Snort_inline will start correctly and seems to be running, but I wrote a very simple rule to test it out:
drop tcp $HONEYNET any -> 169.xxx.xxx.81 80
I then do a wget from one of the honeynet machines to 169.xxx.xxx.81, hoping snort_inline will stop it, but it seems to let it through.
I am using portions of the rc.firewall script found here:
particularly, this section:
### These define the handlers that actually limit outbound connection.
# tcpHandler - The only packets that should make it into these chains are new
# connections, as long as the host has not exceeded their limit.
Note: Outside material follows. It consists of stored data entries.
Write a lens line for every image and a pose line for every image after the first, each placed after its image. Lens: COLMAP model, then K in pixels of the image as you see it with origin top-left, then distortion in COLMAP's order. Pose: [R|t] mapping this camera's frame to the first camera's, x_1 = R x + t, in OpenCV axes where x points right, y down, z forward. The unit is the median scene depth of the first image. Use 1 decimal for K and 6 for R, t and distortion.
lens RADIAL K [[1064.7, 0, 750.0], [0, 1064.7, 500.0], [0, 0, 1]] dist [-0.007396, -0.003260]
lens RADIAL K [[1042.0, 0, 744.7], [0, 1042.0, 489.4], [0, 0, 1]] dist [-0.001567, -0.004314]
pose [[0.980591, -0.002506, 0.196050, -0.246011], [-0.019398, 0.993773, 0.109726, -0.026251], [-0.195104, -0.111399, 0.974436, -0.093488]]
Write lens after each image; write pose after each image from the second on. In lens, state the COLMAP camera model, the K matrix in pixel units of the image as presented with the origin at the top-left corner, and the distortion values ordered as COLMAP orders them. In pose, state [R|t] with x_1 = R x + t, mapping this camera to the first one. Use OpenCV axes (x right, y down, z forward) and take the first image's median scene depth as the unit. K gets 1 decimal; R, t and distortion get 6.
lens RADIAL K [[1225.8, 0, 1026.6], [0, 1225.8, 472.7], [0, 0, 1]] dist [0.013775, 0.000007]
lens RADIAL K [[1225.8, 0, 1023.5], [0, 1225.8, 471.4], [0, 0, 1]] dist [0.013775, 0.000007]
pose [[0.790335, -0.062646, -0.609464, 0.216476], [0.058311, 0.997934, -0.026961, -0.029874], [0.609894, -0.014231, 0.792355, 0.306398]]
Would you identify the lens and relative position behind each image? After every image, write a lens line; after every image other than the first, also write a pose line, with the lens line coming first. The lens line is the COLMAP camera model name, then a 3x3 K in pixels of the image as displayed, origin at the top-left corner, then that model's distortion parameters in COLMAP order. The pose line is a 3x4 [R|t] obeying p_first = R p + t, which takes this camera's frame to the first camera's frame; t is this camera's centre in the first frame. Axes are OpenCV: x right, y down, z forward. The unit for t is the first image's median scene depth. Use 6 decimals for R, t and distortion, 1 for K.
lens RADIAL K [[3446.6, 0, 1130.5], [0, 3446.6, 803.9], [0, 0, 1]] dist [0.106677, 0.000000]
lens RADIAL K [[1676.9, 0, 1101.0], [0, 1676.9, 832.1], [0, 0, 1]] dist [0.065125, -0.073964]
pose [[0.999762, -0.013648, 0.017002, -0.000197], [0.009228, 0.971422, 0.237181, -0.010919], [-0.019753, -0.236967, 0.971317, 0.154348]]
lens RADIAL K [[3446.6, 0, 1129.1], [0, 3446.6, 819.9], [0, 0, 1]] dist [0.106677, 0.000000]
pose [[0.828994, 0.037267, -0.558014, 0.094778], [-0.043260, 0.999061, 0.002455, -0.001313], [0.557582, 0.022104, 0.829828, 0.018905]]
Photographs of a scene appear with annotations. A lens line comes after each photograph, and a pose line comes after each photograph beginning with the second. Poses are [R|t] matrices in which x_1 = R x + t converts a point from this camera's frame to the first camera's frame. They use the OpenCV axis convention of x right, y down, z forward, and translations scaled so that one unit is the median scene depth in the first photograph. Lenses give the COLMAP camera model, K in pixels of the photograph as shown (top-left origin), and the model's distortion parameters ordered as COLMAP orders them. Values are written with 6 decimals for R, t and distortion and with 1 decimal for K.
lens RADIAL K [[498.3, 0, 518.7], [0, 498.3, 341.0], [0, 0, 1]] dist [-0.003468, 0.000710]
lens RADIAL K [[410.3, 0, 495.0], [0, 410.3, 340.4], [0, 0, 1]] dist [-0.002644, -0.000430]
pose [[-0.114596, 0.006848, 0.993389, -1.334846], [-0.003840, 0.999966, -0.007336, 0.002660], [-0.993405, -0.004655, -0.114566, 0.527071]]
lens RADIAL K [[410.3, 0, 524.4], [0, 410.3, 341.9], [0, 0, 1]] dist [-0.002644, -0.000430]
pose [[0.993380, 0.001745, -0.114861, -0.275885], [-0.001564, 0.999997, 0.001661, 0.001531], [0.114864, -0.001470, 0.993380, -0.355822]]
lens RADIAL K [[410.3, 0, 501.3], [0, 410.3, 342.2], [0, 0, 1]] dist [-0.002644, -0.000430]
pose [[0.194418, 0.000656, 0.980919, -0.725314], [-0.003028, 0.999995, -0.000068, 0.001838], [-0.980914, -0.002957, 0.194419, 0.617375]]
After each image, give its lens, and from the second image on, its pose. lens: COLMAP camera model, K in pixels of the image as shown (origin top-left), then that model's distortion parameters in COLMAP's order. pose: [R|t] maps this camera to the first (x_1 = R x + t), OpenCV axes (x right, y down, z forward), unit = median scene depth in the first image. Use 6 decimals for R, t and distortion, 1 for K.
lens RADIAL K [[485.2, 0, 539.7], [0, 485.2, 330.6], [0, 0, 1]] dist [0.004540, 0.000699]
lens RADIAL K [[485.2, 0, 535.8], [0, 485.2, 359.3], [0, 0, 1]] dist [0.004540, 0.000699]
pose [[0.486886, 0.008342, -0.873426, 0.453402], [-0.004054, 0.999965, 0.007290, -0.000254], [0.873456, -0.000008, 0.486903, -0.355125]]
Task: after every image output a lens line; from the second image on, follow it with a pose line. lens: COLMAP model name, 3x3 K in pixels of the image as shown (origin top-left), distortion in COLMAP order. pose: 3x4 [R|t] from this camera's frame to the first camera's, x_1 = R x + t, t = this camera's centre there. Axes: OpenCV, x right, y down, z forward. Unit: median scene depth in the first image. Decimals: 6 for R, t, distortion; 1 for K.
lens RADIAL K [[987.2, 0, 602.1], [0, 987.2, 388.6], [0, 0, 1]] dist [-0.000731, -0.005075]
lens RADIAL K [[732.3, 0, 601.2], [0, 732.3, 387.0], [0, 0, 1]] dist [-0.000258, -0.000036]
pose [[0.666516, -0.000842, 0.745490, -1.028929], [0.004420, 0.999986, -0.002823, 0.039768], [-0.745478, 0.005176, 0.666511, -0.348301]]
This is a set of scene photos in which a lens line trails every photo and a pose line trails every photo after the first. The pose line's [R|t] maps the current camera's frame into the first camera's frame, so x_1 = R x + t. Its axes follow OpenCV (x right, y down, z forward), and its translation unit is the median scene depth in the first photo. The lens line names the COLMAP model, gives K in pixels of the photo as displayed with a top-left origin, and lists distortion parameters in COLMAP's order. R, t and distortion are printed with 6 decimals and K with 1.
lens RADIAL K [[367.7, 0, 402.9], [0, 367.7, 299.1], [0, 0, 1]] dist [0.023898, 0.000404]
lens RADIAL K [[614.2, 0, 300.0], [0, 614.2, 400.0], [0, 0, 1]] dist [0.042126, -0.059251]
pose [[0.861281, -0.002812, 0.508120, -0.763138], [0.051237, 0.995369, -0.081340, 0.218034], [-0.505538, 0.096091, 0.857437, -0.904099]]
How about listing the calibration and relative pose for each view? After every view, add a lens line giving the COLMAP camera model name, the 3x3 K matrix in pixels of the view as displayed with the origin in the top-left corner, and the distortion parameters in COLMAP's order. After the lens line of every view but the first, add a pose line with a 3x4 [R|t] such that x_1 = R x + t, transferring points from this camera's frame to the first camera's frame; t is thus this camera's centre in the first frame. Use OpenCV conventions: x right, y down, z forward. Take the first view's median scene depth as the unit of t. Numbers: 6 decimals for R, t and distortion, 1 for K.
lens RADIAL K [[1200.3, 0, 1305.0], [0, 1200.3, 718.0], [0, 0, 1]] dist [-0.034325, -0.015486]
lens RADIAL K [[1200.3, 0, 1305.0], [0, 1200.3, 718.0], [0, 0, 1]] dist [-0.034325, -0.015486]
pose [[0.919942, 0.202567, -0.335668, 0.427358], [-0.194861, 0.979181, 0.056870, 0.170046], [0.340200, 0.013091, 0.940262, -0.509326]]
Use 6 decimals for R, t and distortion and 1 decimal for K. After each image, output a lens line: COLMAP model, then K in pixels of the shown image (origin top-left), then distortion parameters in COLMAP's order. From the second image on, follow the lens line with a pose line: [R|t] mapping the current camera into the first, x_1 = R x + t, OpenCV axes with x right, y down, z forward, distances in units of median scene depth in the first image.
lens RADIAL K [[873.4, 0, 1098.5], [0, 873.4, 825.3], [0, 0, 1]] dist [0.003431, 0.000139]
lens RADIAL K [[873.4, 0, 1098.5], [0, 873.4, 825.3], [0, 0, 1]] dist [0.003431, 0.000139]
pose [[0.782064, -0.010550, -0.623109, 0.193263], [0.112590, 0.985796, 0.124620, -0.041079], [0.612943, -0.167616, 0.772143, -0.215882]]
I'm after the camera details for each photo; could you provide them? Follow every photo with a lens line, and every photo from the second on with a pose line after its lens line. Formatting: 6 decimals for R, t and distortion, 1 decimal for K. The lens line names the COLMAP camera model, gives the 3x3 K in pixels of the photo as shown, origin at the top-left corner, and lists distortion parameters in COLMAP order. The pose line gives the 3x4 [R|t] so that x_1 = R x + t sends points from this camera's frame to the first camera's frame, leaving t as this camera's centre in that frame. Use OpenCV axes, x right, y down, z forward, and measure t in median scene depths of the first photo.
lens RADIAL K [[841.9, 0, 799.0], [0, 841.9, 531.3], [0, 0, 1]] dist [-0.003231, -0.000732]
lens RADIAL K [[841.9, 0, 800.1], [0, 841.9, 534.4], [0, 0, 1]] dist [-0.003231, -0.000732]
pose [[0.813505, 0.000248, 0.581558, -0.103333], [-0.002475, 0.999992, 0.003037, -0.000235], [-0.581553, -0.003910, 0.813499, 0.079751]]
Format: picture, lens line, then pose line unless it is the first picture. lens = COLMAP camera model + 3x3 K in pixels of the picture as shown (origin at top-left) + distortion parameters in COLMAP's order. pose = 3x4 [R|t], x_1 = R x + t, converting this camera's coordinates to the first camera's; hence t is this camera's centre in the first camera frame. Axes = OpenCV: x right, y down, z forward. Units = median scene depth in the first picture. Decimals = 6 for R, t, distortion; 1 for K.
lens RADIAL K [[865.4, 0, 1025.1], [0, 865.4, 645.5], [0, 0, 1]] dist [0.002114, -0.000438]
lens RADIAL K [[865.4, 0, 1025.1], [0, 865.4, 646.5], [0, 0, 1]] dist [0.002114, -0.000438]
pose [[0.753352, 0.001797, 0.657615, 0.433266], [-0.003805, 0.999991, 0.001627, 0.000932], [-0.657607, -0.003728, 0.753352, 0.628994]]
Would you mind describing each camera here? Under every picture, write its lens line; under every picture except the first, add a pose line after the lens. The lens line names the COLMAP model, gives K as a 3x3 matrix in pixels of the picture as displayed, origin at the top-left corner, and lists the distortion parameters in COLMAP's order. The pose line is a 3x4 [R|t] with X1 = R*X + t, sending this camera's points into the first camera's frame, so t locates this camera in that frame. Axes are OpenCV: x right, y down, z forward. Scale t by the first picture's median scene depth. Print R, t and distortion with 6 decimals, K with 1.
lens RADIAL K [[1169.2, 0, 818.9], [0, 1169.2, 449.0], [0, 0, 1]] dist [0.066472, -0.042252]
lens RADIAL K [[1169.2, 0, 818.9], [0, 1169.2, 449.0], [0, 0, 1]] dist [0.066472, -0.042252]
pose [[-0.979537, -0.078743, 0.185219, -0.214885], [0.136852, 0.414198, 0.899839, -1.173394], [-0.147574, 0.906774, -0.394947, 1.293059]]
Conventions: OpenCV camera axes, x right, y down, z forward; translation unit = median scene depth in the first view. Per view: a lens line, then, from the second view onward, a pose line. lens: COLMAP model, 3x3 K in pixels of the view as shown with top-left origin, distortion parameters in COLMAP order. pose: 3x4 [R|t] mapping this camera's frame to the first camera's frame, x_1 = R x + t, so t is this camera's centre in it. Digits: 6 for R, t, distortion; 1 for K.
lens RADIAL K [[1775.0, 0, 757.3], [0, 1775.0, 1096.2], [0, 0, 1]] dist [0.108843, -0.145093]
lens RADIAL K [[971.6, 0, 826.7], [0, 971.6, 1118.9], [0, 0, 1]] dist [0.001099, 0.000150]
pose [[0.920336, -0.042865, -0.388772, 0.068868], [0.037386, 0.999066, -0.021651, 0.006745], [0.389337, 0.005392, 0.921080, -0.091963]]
iptables -A tcpHandler -j LOG --log-prefix "OUTBOUND CONN TCP: "
if test $QUEUE = "yes"
iptables -A tcpHandler -j QUEUE
iptables -A tcpHandler -j ACCEPT
when I do iptables -v --list I see that the packets are being passed to QUEUE, but never to accept, even though they are being allowed out. Is this normal behavior? Are the QUEUE and ACCEPT rules mutually exclusive, as in you either need one or the other? I had the impression that QUEUE would decide whether or not to drop it only, and would simply pass it back if it wasn't dropped which would then cause it to get passed to ACCEPT with the ACCEPT rule:
Chain tcpHandler (2 references)
pkts bytes target prot opt in out source destination
2 120 LOG all -- any any anywhere anywhere LOG level warning prefix `OUTBOUND CONN TCP: '
2 120 QUEUE all -- any any anywhere anywhere
0 0 ACCEPT all -- any any anywhere anywhere
I have uncommented this logging output in snort_inline.conf:
# [Unix flavours should use this format...]
output alert_syslog: LOG_AUTH LOG_ALERT
and also have this logging enabled, which another person in the group told me to use:
output alert_full: snort_inline-full
output alert_fast: snort_inline-fast
Neither one of them seem to generate any type of logs for the packets that are being passed to it however.
Any ideas on how I might go about troubleshooting this or figuring out what is going wrong. Any thoughts would be greatly appreciated. Thanks!
After doing some research I figured out that once something is passed to QUEUE it will have it's verdict decided there and won't have to be passed back to the chain. This was a pretty clear explanation:
After trying out some other test rules, I realized I just made a stupid mistake in the one rule I was trying. I'm sorry to have not tried a little harder on the problem before posting. Thanks for the awesome software!